-- Start RECORDS PROVIDED --

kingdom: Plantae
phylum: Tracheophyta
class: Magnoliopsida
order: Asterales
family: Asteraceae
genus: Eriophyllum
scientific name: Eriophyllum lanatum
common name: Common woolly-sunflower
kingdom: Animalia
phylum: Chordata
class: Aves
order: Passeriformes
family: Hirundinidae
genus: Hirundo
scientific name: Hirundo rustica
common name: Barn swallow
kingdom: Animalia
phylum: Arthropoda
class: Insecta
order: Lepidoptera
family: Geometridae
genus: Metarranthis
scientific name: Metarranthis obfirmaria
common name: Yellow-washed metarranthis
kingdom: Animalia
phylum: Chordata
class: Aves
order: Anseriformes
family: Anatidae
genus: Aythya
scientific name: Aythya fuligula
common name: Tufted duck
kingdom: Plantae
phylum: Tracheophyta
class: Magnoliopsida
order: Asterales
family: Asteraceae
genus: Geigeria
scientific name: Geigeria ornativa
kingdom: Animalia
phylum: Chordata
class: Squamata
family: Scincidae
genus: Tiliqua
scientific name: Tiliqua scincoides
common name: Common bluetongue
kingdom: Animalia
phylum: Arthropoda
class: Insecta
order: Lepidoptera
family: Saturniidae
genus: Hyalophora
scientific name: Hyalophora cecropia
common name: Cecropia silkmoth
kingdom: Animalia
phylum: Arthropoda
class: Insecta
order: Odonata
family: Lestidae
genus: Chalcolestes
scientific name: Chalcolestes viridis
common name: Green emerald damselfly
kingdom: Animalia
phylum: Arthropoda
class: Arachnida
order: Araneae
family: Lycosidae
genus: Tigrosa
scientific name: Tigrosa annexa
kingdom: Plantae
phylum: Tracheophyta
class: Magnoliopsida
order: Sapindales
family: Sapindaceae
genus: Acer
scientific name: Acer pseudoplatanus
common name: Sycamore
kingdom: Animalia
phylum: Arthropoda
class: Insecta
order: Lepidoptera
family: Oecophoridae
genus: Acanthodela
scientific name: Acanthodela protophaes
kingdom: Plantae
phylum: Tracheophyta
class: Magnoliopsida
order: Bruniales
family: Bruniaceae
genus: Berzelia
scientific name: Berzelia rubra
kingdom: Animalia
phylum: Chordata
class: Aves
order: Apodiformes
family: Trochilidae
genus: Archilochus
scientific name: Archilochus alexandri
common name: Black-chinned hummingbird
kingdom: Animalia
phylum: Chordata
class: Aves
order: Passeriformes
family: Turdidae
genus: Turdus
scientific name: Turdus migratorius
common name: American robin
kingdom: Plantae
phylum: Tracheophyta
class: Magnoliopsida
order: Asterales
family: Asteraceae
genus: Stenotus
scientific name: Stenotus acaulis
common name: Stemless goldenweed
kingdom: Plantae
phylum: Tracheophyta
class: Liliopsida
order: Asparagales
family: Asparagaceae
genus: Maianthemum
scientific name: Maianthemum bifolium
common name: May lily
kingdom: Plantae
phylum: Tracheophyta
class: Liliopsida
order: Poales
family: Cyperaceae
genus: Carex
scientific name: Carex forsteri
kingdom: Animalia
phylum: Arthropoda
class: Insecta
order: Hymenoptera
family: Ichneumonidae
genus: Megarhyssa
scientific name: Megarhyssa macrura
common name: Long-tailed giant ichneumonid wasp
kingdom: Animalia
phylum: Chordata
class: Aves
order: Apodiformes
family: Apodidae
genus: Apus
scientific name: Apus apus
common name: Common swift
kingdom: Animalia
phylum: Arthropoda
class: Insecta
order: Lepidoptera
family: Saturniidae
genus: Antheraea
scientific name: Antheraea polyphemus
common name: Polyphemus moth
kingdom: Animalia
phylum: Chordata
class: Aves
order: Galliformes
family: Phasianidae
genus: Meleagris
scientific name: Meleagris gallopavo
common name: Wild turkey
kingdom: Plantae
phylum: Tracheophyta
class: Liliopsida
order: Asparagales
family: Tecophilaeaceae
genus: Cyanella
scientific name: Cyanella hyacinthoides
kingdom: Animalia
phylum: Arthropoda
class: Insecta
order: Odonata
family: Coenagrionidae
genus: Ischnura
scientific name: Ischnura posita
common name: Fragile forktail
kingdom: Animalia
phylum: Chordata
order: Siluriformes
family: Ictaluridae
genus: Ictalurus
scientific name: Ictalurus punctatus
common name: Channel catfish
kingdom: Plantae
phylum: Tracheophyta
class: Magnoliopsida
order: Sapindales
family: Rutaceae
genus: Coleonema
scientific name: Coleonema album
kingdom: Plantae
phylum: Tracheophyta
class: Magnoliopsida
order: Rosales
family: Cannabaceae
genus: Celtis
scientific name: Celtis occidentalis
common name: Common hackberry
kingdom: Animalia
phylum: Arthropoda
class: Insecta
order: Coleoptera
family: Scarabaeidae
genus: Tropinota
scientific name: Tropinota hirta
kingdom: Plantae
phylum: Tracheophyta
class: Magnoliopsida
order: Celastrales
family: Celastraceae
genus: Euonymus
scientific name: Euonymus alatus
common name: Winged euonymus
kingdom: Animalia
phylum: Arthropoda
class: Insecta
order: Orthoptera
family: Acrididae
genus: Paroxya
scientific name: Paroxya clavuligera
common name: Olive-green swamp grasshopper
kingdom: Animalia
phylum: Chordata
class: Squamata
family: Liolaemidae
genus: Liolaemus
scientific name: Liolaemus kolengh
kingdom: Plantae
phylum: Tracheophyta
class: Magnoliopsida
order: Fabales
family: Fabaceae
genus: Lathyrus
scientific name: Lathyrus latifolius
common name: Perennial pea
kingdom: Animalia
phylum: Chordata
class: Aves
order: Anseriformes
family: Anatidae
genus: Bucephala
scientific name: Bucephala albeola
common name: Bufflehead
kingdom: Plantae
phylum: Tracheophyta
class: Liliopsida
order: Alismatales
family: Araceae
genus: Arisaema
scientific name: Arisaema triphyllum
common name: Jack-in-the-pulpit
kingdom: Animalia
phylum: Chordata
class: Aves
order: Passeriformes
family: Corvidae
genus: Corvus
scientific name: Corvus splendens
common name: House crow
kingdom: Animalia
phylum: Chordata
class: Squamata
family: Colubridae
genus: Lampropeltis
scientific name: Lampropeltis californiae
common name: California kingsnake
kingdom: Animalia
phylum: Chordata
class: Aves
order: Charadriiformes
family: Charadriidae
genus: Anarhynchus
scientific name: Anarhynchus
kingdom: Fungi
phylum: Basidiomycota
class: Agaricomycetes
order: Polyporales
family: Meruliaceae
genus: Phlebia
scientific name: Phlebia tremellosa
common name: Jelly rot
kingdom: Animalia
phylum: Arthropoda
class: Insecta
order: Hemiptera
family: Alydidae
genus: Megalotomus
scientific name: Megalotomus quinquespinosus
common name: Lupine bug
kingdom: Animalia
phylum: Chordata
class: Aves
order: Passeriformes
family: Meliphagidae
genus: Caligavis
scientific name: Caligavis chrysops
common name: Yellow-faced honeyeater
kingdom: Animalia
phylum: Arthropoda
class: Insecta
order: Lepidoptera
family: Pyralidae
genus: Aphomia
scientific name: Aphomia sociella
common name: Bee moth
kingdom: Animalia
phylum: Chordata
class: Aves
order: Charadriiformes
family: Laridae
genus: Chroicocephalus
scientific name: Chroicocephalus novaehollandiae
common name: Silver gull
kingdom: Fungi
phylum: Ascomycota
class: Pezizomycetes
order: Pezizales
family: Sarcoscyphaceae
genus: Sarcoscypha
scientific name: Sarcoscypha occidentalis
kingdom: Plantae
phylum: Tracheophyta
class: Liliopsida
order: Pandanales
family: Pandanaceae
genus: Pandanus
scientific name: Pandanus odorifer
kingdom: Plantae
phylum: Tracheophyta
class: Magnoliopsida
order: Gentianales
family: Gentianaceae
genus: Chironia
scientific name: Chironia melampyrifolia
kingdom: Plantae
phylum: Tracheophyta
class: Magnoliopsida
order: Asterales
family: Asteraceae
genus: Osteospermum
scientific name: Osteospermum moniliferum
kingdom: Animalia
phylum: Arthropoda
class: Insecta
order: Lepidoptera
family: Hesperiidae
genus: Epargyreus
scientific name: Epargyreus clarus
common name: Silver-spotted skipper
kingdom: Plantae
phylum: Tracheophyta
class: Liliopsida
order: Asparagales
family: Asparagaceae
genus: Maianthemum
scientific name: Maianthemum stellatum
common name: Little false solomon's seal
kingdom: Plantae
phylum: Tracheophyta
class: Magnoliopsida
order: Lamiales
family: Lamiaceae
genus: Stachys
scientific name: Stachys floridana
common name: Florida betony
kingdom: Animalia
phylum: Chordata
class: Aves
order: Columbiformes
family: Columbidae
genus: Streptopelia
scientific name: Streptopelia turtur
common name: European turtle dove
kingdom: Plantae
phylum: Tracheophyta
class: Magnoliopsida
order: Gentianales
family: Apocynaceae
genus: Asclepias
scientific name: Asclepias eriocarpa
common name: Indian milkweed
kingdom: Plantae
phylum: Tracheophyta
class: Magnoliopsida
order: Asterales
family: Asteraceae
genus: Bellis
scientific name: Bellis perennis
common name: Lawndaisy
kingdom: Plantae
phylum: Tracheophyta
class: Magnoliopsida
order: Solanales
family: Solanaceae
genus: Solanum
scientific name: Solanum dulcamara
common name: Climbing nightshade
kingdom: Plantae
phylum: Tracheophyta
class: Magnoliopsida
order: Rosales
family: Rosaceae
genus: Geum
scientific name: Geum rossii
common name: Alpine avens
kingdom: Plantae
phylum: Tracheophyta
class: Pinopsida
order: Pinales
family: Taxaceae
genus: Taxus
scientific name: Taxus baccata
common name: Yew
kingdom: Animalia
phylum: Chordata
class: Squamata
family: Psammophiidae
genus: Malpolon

-- End RECORDS PROVIDED --

- **STATED EXERCISE**: Please write out the items again from the line with "family: Sapindaceae" up to and including the line with "order: Bruniales", switching "phylum" to "division" and leaving everything else unchanged.

- **EXERCISE SOLUTION**:
family: Sapindaceae
genus: Acer
scientific name: Acer pseudoplatanus
common name: Sycamore
kingdom: Animalia
division: Arthropoda
class: Insecta
order: Lepidoptera
family: Oecophoridae
genus: Acanthodela
scientific name: Acanthodela protophaes
kingdom: Plantae
division: Tracheophyta
class: Magnoliopsida
order: Bruniales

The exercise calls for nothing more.